Despite having the resurgence of loss-making public-sector enterprises a key aspect of its 2013 PMLN manifesto, the performance of the party in power has remained dismal.

The PML-N promised to initiate action to turn around the loss making state enterprises by appointing independent and professional boards who in turn appoint competent CEOs of state enterprises.

The gap between what was said and what was done has pushed the country into a deep debt trap, increased income inequality, and an increasing number of question marks hovering over the economic outlook

“Professional competence and merit will be the only criteria for appointment of boards and CEOs. The immediate task of the boards and CEOs will be to manage these corporations effectively and to plug the losses, “In this regard a unique example of appointing a Chief Executive in TDAP, where the then Premier set aside the appointment criteria and even superannuation age and appoint 70 years old and dual national person in the authority” That’s why country exports, which stood at $24.5 billion in June 2013, have decreased to $20.42 billion as of June 2017

Similarly if we look in June 2013, the Public Sector Enterprises’ debt and liabilities were Rs495 billion. By June 2017, they had rocketed up to Rs1.107 trillion, according to the SBP annual report. There was a net 123 per cent increase in PSEs’ losses in just four years. This was primarily because the government did not settle the circular debt and parked huge sums outside the budget.

Jawad further told according to a report from the International Food Policy Research Institute, Pakistan remains near the bottom of the Global Hunger Index, standing at 106 among 119 developing countries ranked. If we look into agriculture sector we got to know that our country’s agricultural sector has three major roles in the national economy: provides food to consumers and fibre to the industry, earns foreign exchange, and provides a market for industrial goods/machinery.
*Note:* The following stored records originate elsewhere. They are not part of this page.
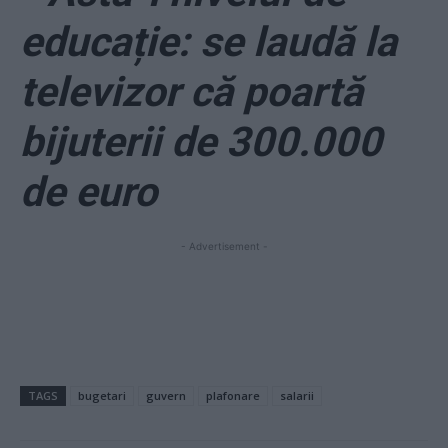
educație: se laudă la
televizor că poartă
bijuterii de 300.000
de euro
- Advertisement -
TAGS
bugetari
guvern
plafonare
salarii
However, the share of agriculture in gross domestic product (GDP) has declined since independence, falling from 53 per cent in 1949-50 to 19.8pc in 2016-17. Pakistan’s agricultural performance has been poor in comparison with neighbouring India, which has conditions similar to ours.

“We’re lagging behind the Indian Punjab though the condition of soil, climate and other factors is almost same,” he says. “Similarly, we have large produce of citrus and milk and many multinational companies in the domestic market, but we couldn’t translate these factors into the export of processed or value-added by-products of the farm produce in the last five years.

Ye in five years Commerce Ministry failed to revive and restructure the Pakistan Horticulture Development & Export Company (PHDEC) to support horticulture exports, if they did timely today these non-traditional products could support country exports at a comfortable level including we failed to launch a comprehensive food policy in last five year and continuously ignore the climate change process which will hamper our agriculture sector at most in the coming years.

Jawad also viewed Government supposed to expedite four key structural reforms in taxation, energy, public sector enterprises and the reorientation of the Ministry of Finance and other economy related ministries well time before to benefit from emerging regional blocks under OBOR and CPEC.

He advised Pakistan has a sea of about 1,050 kilometres along the Makran coast with larger Exclusive Economic Zone and continental shelf. These maritime spaces offer myriad of prospects for Pakistan to exploit ocean-based living and non-living resources which can give a good buzz to our economy if the policy makers look in it.